---- BRANO FORNITO
Stavolta il sommarsi delle crisi mediorientali alla crisi d’identità di molte democrazie europee prospetta il rischio che queste esplosioni di ostilità finiscano per costruire rapidamente un’atmosfera, una tendenza, una direzione. Tanto più è indispensabile che i musulmani non siano lasciati soli, in una lotta che riguarda chiunque abbia a cuore la libertà e i principi dello stato di diritto liberale, in una parola le fondamenta dell’unica Europa possibile. Ma a loro volta i musulmani devono imparare a difendersi con efficacia, come finora non è accaduto.

Se l’efficacia è mancata, i musulmani sono colpevoli solo a metà. Ogni qualvolta si trattava di dare voce ad un generico islam, intenzionalmente o no il sistema televisivo preferiva chiamare sul palcoscenico religiosi cresciuti in nazioni arabe, i quali parlavano un italiano rudimentale, non avevano dimestichezza con le categorie della politica europea e finivano per rafforzare nel pubblico l’immagine della religione aliena, del corpo estraneo.
--------
---- DATI DI PARTENZA
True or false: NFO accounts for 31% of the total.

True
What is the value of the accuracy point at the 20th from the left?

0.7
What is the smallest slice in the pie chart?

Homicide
--------
---- DATI DI PARTENZA
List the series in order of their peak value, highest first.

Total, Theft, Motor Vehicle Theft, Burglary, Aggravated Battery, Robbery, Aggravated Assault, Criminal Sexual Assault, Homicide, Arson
--------
---- DATI DI PARTENZA
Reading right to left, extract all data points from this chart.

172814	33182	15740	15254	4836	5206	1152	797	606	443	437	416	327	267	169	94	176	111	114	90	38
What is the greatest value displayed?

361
--------
Nel brano fornito, chi preferiva chiamare sul palcoscenico il sistema televisivo quando si trattava di dare voce a un generico islam?

### RISULTATO DEL COMPITO
Religiosi cresciuti in nazioni arabe.